→ THE PROBLEM
Output the data below exactly, without images.

* * * * *

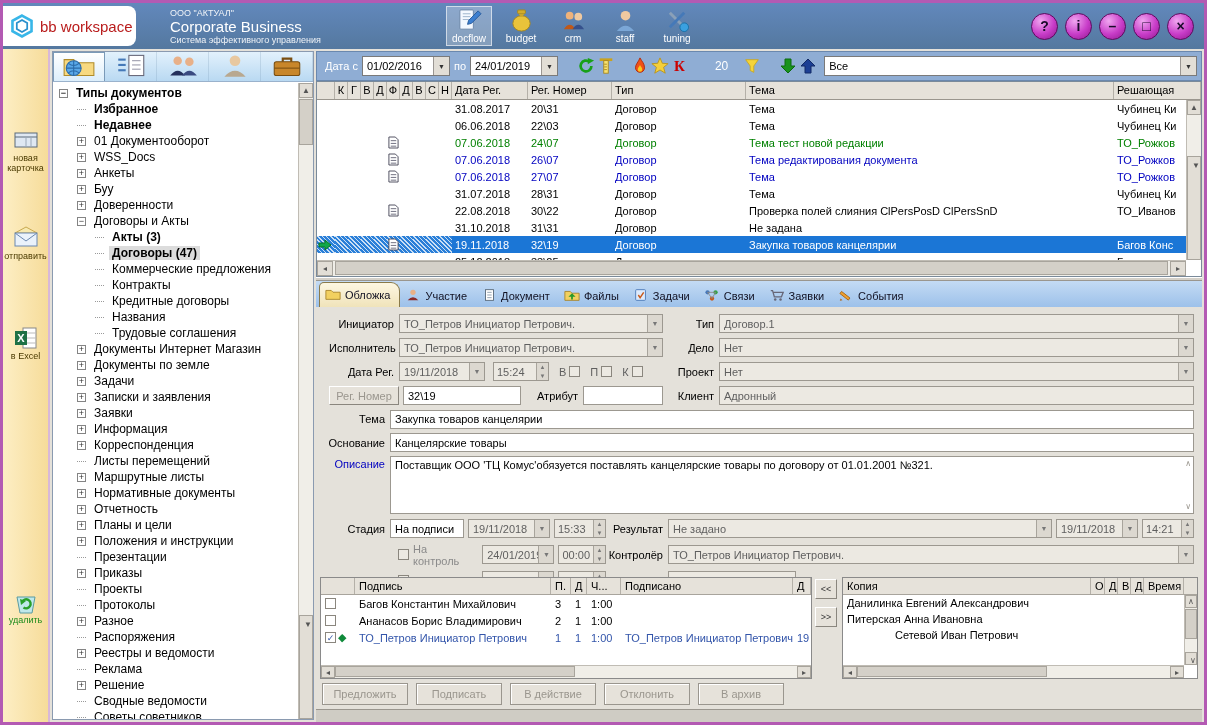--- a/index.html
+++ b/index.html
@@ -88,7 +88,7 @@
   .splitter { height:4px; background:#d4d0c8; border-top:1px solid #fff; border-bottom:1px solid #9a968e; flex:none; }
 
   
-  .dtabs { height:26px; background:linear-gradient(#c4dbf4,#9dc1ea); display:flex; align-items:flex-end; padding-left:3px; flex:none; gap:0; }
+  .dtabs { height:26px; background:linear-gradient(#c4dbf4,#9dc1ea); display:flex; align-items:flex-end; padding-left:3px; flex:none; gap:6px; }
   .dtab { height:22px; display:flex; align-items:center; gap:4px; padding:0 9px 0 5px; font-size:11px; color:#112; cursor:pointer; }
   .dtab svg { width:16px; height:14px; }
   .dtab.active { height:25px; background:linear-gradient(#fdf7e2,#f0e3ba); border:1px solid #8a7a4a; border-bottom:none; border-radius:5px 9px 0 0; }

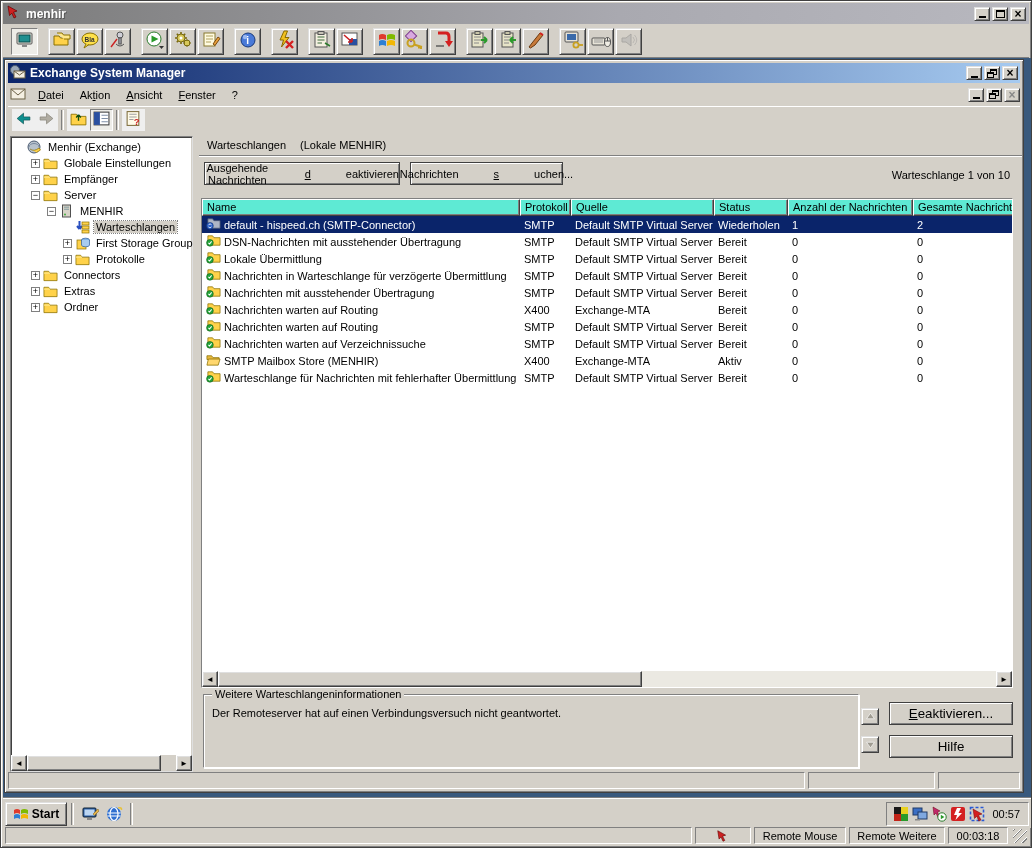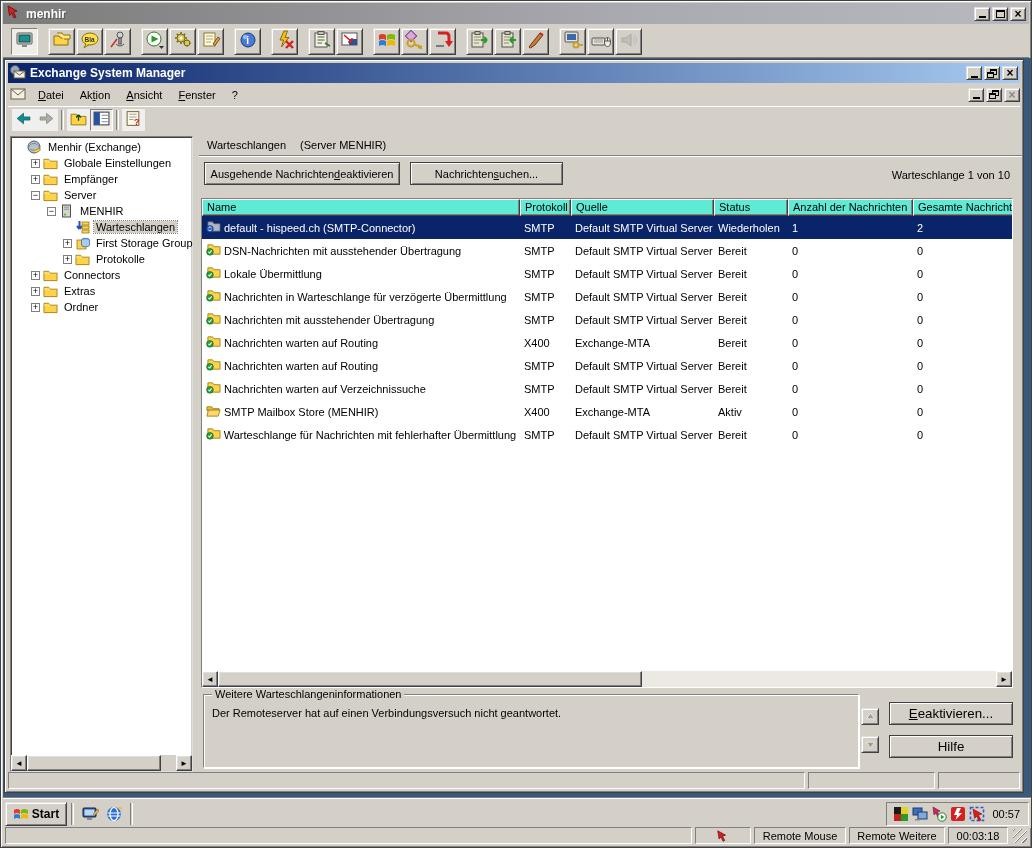--- a/index.html
+++ b/index.html
@@ -516,7 +516,7 @@
       <div id="rightpane">
         <div class="view-header">
           <span>Warteschlangen</span>
-          <span>(Server MENHIR)</span>
+          <span>(Lokale MENHIR)</span>
         </div>
 
         <button class="action-btn" style="left:5px; top:27px; width:196px;" id="btn-disable">

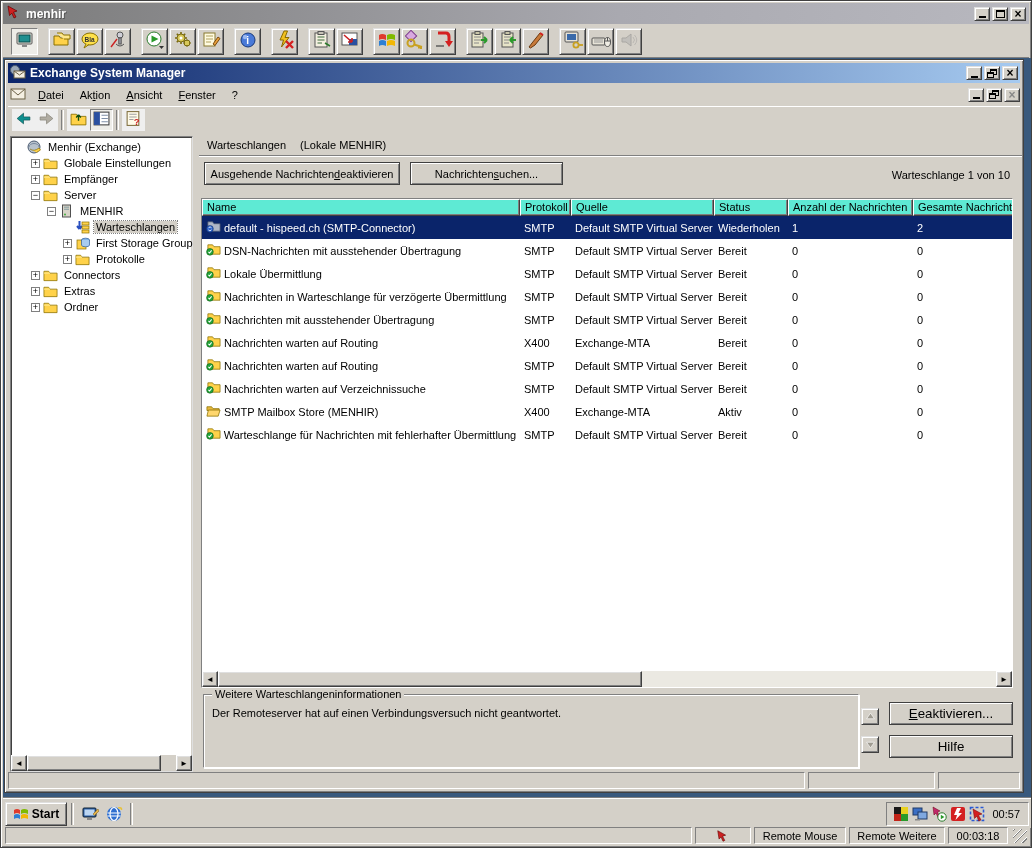--- a/index.html
+++ b/index.html
@@ -78,7 +78,7 @@
       padding-left:8px; gap:14px; border-bottom:1px solid #808080; box-shadow:0 1px 0 #fff; }
   .action-btn { position:absolute; height:23px; background:#d4d0c8; border:1px solid #404040;
       box-shadow: inset 1px 1px 0 #fff, inset -1px -1px 0 #808080;
-      display:flex; align-items:center; justify-content:center; font-size:11px; }
+      display:flex; align-items:center; justify-content:center; font-size:11px;gap:35px; }
   .count-label { position:absolute; top:34px; right:12px; }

* * * * *

→ WORKED SOLUTION
--- a/index.html
+++ b/index.html
@@ -88,7 +88,7 @@
   .splitter { height:4px; background:#d4d0c8; border-top:1px solid #fff; border-bottom:1px solid #9a968e; flex:none; }
 
   
-  .dtabs { height:26px; background:linear-gradient(#c4dbf4,#9dc1ea); display:flex; align-items:flex-end; padding-left:3px; flex:none; gap:0; }
+  .dtabs { height:26px; background:linear-gradient(#c4dbf4,#9dc1ea); display:flex; align-items:flex-end; padding-left:3px; flex:none; gap:6px; }
   .dtab { height:22px; display:flex; align-items:center; gap:4px; padding:0 9px 0 5px; font-size:11px; color:#112; cursor:pointer; }
   .dtab svg { width:16px; height:14px; }
   .dtab.active { height:25px; background:linear-gradient(#fdf7e2,#f0e3ba); border:1px solid #8a7a4a; border-bottom:none; border-radius:5px 9px 0 0; }

--- a/index.html
+++ b/index.html
@@ -516,7 +516,7 @@
       <div id="rightpane">
         <div class="view-header">
           <span>Warteschlangen</span>
-          <span>(Server MENHIR)</span>
+          <span>(Lokale MENHIR)</span>
         </div>
 
         <button class="action-btn" style="left:5px; top:27px; width:196px;" id="btn-disable">

--- a/index.html
+++ b/index.html
@@ -78,7 +78,7 @@
       padding-left:8px; gap:14px; border-bottom:1px solid #808080; box-shadow:0 1px 0 #fff; }
   .action-btn { position:absolute; height:23px; background:#d4d0c8; border:1px solid #404040;
       box-shadow: inset 1px 1px 0 #fff, inset -1px -1px 0 #808080;
-      display:flex; align-items:center; justify-content:center; font-size:11px; }
+      display:flex; align-items:center; justify-content:center; font-size:11px;gap:35px; }
   .count-label { position:absolute; top:34px; right:12px; }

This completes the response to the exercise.